Show every line of the data below that includes the word "middle".

**LISTED ENTRIES:**
===

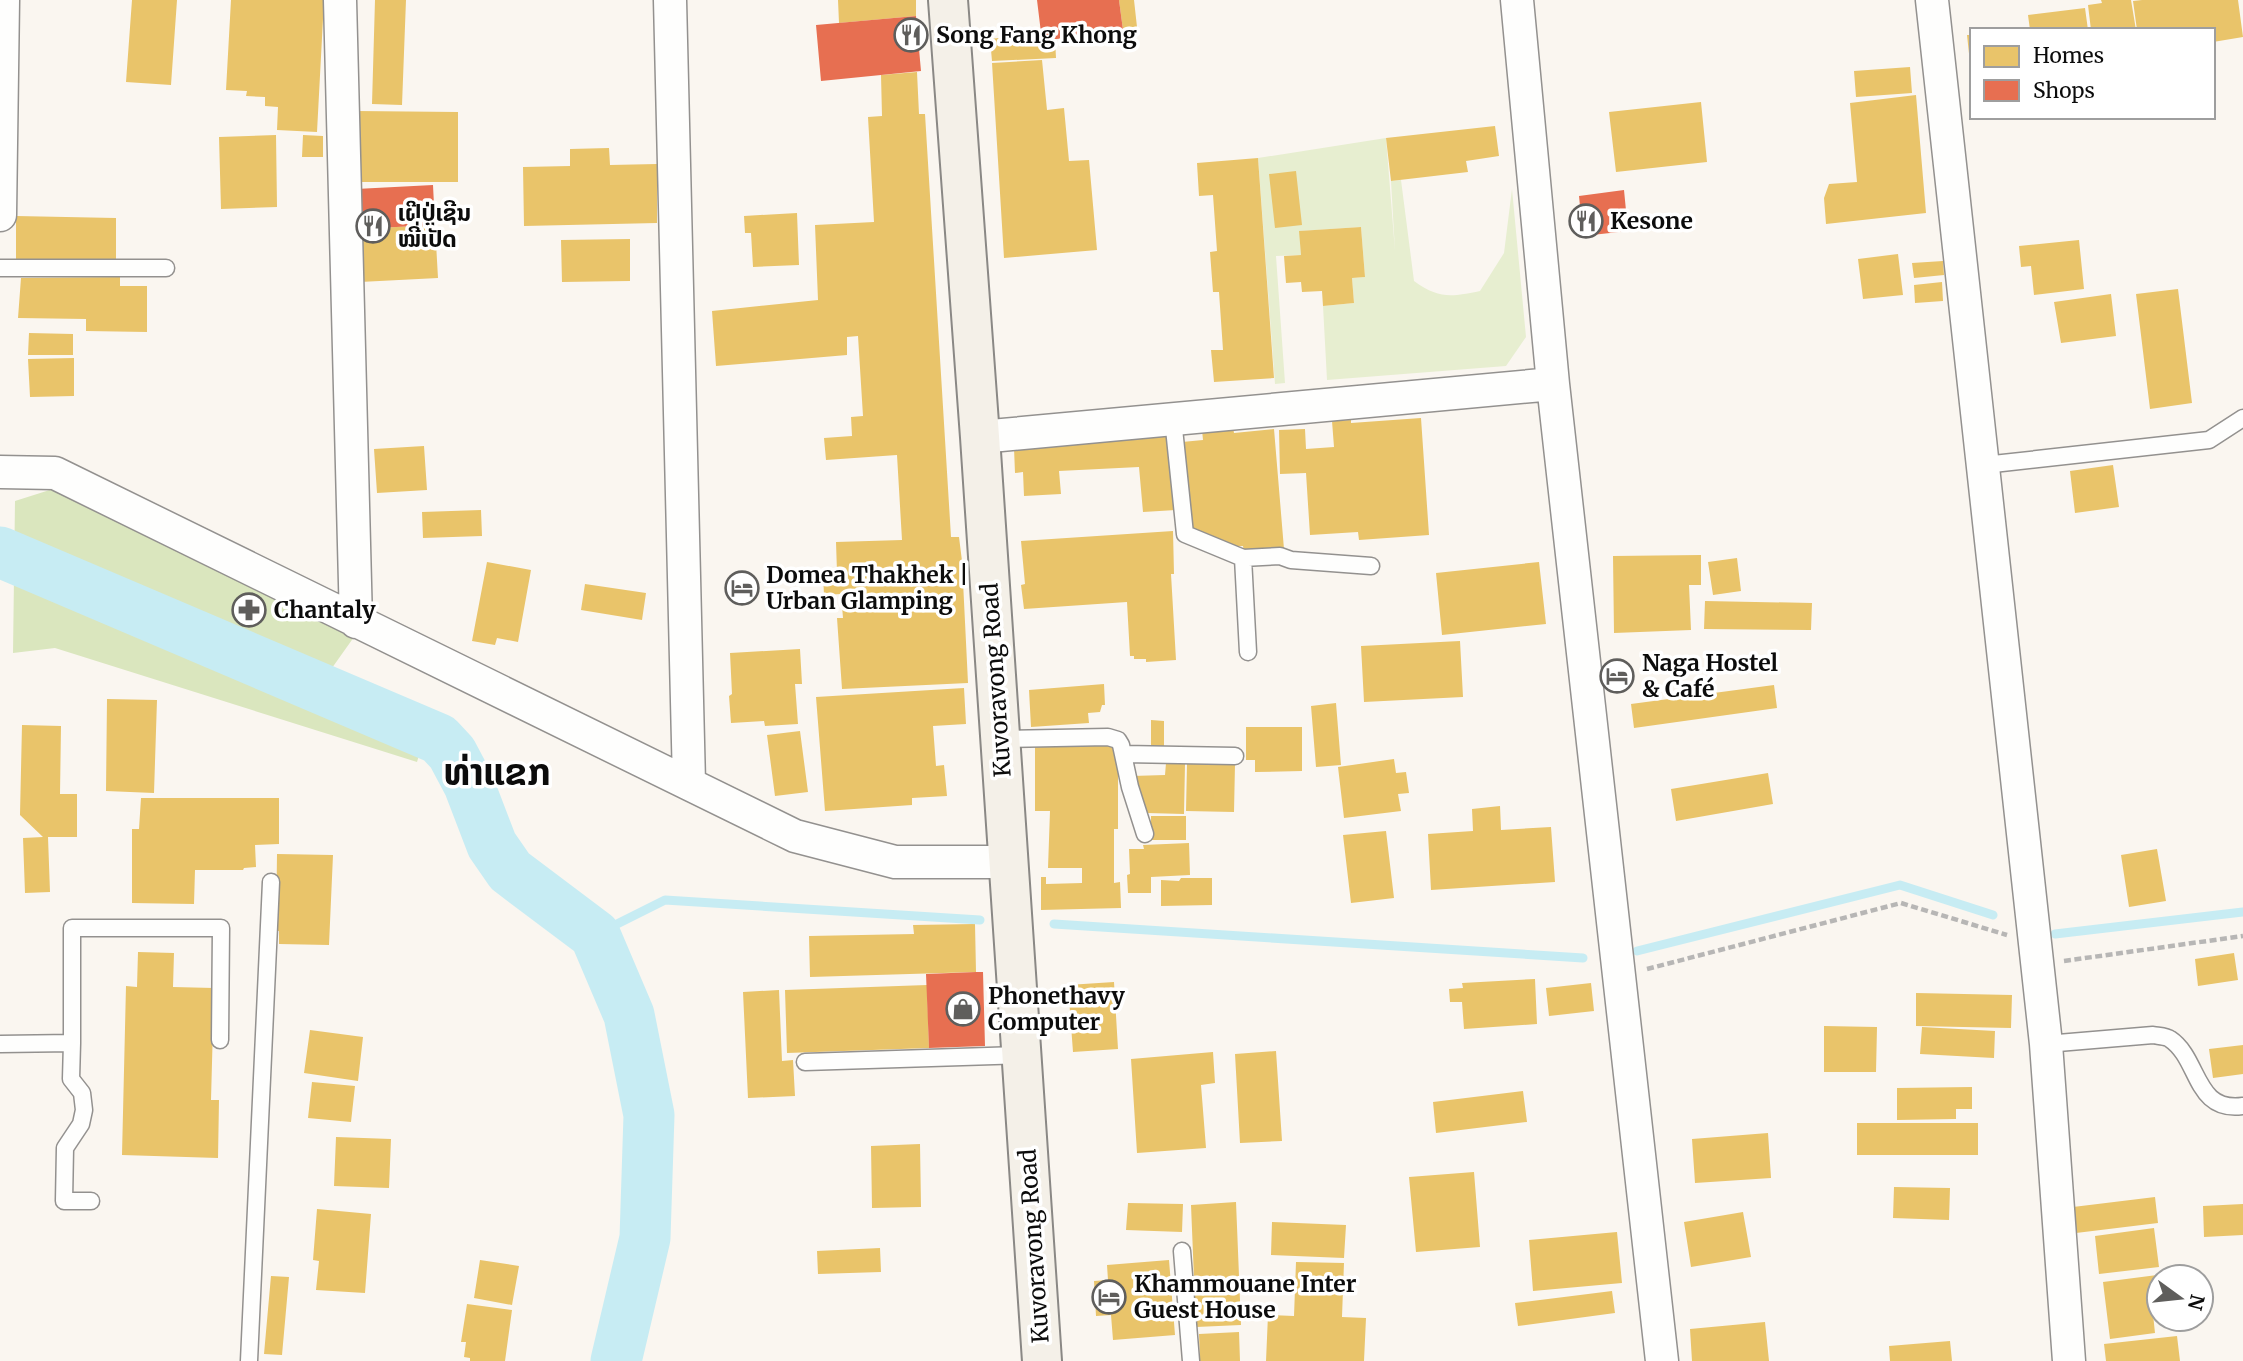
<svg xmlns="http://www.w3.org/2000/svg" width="2243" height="1361" font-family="Merriweather,'Noto Sans Lao',serif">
	<rect width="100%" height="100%" fill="#faf6f0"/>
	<!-- green -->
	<path fill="#e7eed0" d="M1386,138L1395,251L1391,181L1401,180L1414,281C1439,299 1451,297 1480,291L1504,253L1512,189L1526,337L1506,366L1327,380L1323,306L1354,303L1352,278L1365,277L1361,227L1300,231L1301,255L1276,256L1285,383L1275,384L1258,158Z"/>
	<!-- forest -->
	<path fill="#dae6be" d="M56,488L354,637L327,675L249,637L191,647L423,742L417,762L55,648L13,653L15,501Z"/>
	<!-- homes -->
	<path fill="#e9c46a" d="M132,0H177L171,85L126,82Z
		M231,0H324L317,132L277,130L278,107L265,106V97L246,96L247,91L226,90Z
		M375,0H406L402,105L372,104Z
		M838,0H916V16L839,23Z
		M1119,0H1134L1137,27L1123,30Z
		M2101,0H2131L2136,30H2091L2088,5L2102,3Z
		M2142,0H2238L2243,37L2213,42V30H2137L2133,1Z
		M2085,8L2088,30H2030L2028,15Z
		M1041,33L1042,41L1055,39L1056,58L992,61L990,39Z
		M1967,35H1972V63H1970Z
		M1042,60L1047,110L1064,108L1069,161L1089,160L1097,250L1004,258L992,63Z
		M1910,67L1912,93L1856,97L1854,71Z
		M917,72L919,114H925L951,537H959L962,561L968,683L842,689L837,618H843L841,594L824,595L823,573L837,572L836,542L902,540L897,455L826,460L824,438L852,436L851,417L863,416L858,336L847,337V355L716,366L712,311L818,300L815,225L874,222L868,117L882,116L881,75Z
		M1916,95L1926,213L1826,224L1824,198L1829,184L1857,182L1850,103Z
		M1701,102L1707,162L1616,172L1609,112Z
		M356,111L458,112V182H356Z
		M1495,126L1499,156L1466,161L1468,172L1391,181L1386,138Z
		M276,135L277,207L221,209L219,137Z
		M303,135L323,136V157H302Z
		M609,148L610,165L657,164V223L524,226L523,167L570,166V149Z
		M1258,158L1274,378L1214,382L1211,350H1223L1219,292H1213L1210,252L1217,251L1213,195L1199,196L1197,163Z
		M1296,171L1302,225L1275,228L1269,174Z
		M797,213L799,265L753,267L751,233H745L744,216Z
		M16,216L116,218V262H16Z
		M435,225L438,278L360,282L358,229Z
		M1361,227L1365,277L1352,278L1354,303L1323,306L1322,291L1302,292L1301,282L1286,283L1284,256L1301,255L1299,231Z
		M630,239V281L562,282L561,240Z
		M2079,240L2084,289L2034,295L2031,266L2021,267L2019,246Z
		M1898,254L1903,295L1863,299L1858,259Z
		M1943,261L1944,275L1914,278L1912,263Z
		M120,277V286H147V332L86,331V319L18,318L21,278Z
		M1942,282L1943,301L1915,303L1914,285Z
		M2178,289L2192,403L2150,409L2136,294Z
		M2111,294L2116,336L2061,343L2054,302Z
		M29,333L73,334V355H28Z
		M74,358V396L30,397L28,359Z
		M1421,418L1429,535L1359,540L1358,532L1310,535L1306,473L1280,474L1279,430L1305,429L1306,449L1334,447L1332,421L1351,420V423Z
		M1233,427L1234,433L1274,429L1284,549L1244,552L1243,546L1226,547L1191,532L1182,442L1203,440L1202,430Z
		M1169,435L1176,510L1143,512L1139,467L1059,471L1061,494L1024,496L1023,472L1015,473L1014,448Z
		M424,446L427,490L377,493L374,449Z
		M2113,465L2119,507L2075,513L2070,471Z
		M481,510L482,536L423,538L422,512Z
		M1173,531L1174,574H1171L1176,660L1146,662V659H1134V656H1130L1127,602L1024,609L1021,585L1025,584L1021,541Z
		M1701,555V585H1689L1691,630L1614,633L1613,556Z
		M1737,558L1741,591L1713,595L1708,562Z
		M487,562L531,570L518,642L497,638L495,645L472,641Z
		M1539,562L1546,624L1442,635L1436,573Z
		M585,584L646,593L642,620L581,610Z
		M1705,601L1812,603L1811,630L1704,629Z
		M1460,641L1463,697L1364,702L1361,646Z
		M800,649L802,684H795L798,724L765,726L764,721L731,723L729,696L732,694L730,653Z
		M1104,684L1105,705H1102L1100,712L1088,713L1089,723L1031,727L1029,690Z
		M1774,685L1777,708L1634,728L1631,704Z
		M964,688L966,724L933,726L936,766L944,765L947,796L912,798V805L825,811L816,697Z
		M107,699L157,700L154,793L106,791Z
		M1336,703L1341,765L1316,767L1311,706Z
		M1151,720L1164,721V748H1151Z
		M22,725L61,726L60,794H77V837H48L50,892L25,893L23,838L43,837L20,815Z
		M1246,727H1302V771L1255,772V760H1246Z
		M800,731L808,792L775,796L767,735Z
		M1109,743L1118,752V829H1114V883L1120,882L1121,908L1041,910V877H1046V884L1082,883V868H1048L1050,811H1035V745Z
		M1394,759L1396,773L1406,772L1409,793L1398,794L1401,811L1344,818L1338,767Z
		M1166,763L1185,764L1184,814L1147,813L1132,776L1165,775Z
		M1187,764H1235L1234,812L1186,811Z
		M1768,773L1773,804L1676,821L1671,789Z
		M141,798H279V844L255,845L256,867L244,868L243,870H195L194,904L132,903V829H139Z
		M1500,806L1501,830L1551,827L1555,882L1431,890L1428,834L1473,831L1472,809Z
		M1151,816H1186V840H1151Z
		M1386,831L1394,898L1351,903L1343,835Z
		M1189,843L1190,875L1151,877V893H1128L1127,875L1130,874L1129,849H1144L1143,845Z
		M2157,849L2166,901L2129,907L2121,855Z
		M277,854L333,855L329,945L279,944V931H276Z
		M1181,878H1212V905L1161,906V880L1179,881Z
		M975,924L976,972L810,977L809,936L914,934L913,925Z
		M138,952L174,953L173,987L214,988L211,1100H219L218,1158L122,1155L126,986L137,987Z
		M2234,953L2238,980L2198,986L2195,959Z
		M1535,979L1537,1024L1464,1029L1462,1002H1450L1449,989L1463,988L1462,983Z
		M1114,982L1118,1049L1073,1052L1068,985Z
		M1591,983L1594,1011L1549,1016L1546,988Z
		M927,985L929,1048L787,1053L785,990Z
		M779,990L782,1061L793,1060L795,1096L748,1098L743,992Z
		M1916,993L2012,995L2011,1028L1916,1026Z
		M1824,1026L1877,1027L1876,1072H1824Z
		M1922,1027L1995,1031L1994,1058L1920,1054Z
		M310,1030L363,1037L358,1081L304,1073Z
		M2243,1045V1074L2213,1078L2209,1049Z
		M1276,1051L1282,1141L1240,1143L1235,1054Z
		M1213,1052L1215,1083L1201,1085L1206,1148L1137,1153L1131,1059Z
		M312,1082L355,1086L351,1122L308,1118Z
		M1972,1087V1109H1956V1119L1897,1120V1088Z
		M1523,1091L1527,1122L1436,1133L1433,1102Z
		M1857,1123H1978V1155H1857Z
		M1768,1133L1771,1178L1695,1183L1692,1139Z
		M336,1137L391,1139L389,1188L334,1186Z
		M920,1144L921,1207L872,1208L871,1146Z
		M1474,1172L1480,1247L1416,1252L1409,1177Z
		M1894,1187L1950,1188L1949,1220L1893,1218Z
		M2155,1197L2158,1223L2076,1233L2073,1207Z
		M1236,1202L1241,1325L1196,1327L1191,1205Z
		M1128,1203L1183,1204L1182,1232L1126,1230Z
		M2243,1204V1235L2204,1237L2203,1206Z
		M317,1209L371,1214L365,1293L316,1290L319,1261L313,1260Z
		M1743,1212L1751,1257L1691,1267L1684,1222Z
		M1272,1222L1346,1225L1344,1258L1271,1255Z
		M2154,1228L2159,1267L2099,1274L2095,1236Z
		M1617,1232L1622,1283L1533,1291L1529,1240Z
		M880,1248L881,1272L818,1274L817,1251Z
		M480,1260L519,1266L512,1305L474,1298Z
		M1169,1260L1175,1335L1113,1340L1111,1315L1096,1316L1094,1281L1108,1280L1107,1265Z
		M1296,1262L1344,1263L1342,1317L1366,1318L1364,1361H1266L1268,1315L1294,1316Z
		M2188,1271L2189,1277H2159V1305H2152L2155,1333L2110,1339L2103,1282Z
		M271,1276L289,1277L282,1355L264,1354Z
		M1612,1291L1615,1313L1518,1326L1515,1303Z
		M467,1304L512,1310L505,1361H470V1358L464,1357L466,1342H461Z
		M1765,1322L1769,1361H1692L1690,1329Z
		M1239,1332L1240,1361H1200L1199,1334Z
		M2177,1336L2180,1361H2106L2104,1344Z
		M1950,1341L1952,1361H1890L1889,1346Z"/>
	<!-- shops -->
	<path fill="#e76f51" d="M1037,0H1119L1123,30L1042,41Z
		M916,16L921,71L821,81L816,25Z
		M433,185L435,225L358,229L356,189Z
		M1624,190L1628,231L1583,236L1579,196Z
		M976,972H983L985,1046L929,1048L926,974Z"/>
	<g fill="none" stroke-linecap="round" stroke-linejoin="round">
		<!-- stream -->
		<path stroke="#c7ecf3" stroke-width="9" d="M1054,924L1583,958
			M2055,934L2243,912
			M595,935L665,900L980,920
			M1637,951L1900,885L1993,915"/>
		<!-- river -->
		<path stroke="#c7ecf3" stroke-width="51" d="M0,552L439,739L452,753L469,785L492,845L510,871L595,935L629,1015L649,1115L645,1238L616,1361"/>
		<defs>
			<path id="lane" d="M0,268H166
				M1173,419L1185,534L1243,558L1248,652
				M1984,465L2209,440L2243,418
				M1243,558L1280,556L1291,560L1371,566
				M1000,739L1108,737L1118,740L1121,745L1130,787L1145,834
				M1124,754L1235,756
				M72,1043V928H221L220,1040
				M0,1044L72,1043L71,1079L82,1093L84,1110L81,1124L65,1148L64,1201H91
				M2046,1044L2153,1035C2158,1036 2166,1036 2170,1039C2200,1059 2194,1113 2243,1106
				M805,1062L1022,1055
				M1182,1251L1191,1361
				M249,1361L271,882"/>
			<path id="street" d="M340,0L356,622
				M670,0L689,783
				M1517,0L1553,384L1662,1361
				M1932,0L2046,1044L2069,1361
				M0,215L3,0
				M980,437L1553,384
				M0,472L55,473L795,836L895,862H1009"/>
			<path id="secondary" d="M948,0L980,437L1042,1361"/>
		</defs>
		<!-- lane casing -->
		<use href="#lane" stroke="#93918f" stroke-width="19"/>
		<!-- street casing -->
		<use href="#street" stroke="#93918f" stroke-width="35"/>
		<!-- secondary casing -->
		<use href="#secondary" stroke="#8a8885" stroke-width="42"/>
		<!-- path -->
		<path stroke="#b7b6b5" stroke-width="4.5" stroke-dasharray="7 3.5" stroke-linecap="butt" d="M2064,961L2243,936
			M1647,969L1901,903L2007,935"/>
		<!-- lane -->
		<use href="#lane" stroke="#fefefd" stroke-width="16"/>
		<!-- street -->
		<use href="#street" stroke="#fefefd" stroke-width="32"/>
		<!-- secondary -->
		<use href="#secondary" stroke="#f4f0e8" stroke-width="38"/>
	</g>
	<!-- icons -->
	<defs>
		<symbol id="restaurant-ring" viewBox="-11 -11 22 22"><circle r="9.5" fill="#fff" stroke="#5f5e5c" stroke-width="1.5"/><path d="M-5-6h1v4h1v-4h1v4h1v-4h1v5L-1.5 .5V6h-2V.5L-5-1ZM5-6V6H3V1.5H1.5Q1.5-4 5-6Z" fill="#5f5e5c"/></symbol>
		<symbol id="hotel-ring" viewBox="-11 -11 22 22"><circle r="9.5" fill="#fff" stroke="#5f5e5c" stroke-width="1.5"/><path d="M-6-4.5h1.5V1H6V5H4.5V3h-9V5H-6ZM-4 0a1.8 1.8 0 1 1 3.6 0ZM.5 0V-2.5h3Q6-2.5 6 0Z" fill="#5f5e5c"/></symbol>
		<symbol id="pharmacy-ring" viewBox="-11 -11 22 22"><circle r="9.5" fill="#fff" stroke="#5f5e5c" stroke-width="1.5"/><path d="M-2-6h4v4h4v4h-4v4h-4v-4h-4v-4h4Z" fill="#5f5e5c"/></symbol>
		<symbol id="shop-ring" viewBox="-11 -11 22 22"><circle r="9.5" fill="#fff" stroke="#5f5e5c" stroke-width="1.5"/><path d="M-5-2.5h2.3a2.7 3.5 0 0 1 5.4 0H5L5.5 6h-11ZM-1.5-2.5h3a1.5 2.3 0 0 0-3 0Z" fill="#5f5e5c"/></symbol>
	</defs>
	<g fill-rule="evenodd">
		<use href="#restaurant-ring" x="892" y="16" width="38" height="38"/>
		<use href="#restaurant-ring" x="1567" y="202" width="38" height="38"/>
		<use href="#restaurant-ring" x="354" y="207" width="38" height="38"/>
		<use href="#hotel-ring" x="723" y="569" width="38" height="38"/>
		<use href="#pharmacy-ring" x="230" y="591" width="38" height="38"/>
		<use href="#hotel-ring" x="1598" y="657" width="38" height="38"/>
		<use href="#shop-ring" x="944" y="990" width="38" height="38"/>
		<use href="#hotel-ring" x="1090" y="1278" width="38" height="38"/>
	</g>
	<g text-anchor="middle" stroke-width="7" stroke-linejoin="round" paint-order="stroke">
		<!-- poi labels -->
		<g font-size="23" font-weight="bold" fill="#0c0c0c" stroke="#fff" text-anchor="start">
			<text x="936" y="43">Song Fang Khong</text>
			<text x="398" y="221">ເຝີປູ່ເຊີນ<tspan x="398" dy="26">ໝີ່ເປັດ</tspan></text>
			<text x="1610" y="229">Kesone</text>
			<text x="766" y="583">Domea Thakhek |<tspan x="766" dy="26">Urban Glamping</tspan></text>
			<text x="274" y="618">Chantaly</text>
			<text x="1642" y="671">Naga Hostel<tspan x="1642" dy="26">&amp; Café</tspan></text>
			<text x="988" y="1004">Phonethavy<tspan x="988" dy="26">Computer</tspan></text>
			<text x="1134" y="1292">Khammouane Inter<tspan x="1134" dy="26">Guest House</tspan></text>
		</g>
		<!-- street labels -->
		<g font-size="23" fill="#0c0c0c" stroke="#fff">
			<text transform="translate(996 680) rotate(-94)" y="8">Kuvoravong Road</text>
			<text transform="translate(1034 1246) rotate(-94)" y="8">Kuvoravong Road</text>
		</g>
		<!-- town labels -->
		<g font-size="37" font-weight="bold" fill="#0c0c0c" stroke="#fff">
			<text x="497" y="785">ທ່າແຂກ</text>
		</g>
	</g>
	<!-- legend -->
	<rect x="1970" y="28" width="245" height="91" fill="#ffffff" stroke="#9e9e9e" stroke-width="2"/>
	<rect x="1984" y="46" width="35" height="21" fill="#e9c46a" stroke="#9e9e9e" stroke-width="2"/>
	<text x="2033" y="63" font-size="21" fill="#0c0c0c">Homes</text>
	<rect x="1984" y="80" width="35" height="21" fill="#e76f51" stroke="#9e9e9e" stroke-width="2"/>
	<text x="2033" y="98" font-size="21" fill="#0c0c0c">Shops</text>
	<!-- north arrow -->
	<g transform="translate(2180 1298) rotate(105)"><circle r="33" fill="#ffffff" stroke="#9e9e9e" stroke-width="2"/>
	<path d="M0-5L12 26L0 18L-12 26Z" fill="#5f5e5c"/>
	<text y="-10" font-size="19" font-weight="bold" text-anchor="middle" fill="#0c0c0c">N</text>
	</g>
</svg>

===

**SOLUTION TO THIS PROBLEM:**
	<g text-anchor="middle" stroke-width="7" stroke-linejoin="round" paint-order="stroke">
	<text y="-10" font-size="19" font-weight="bold" text-anchor="middle" fill="#0c0c0c">N</text>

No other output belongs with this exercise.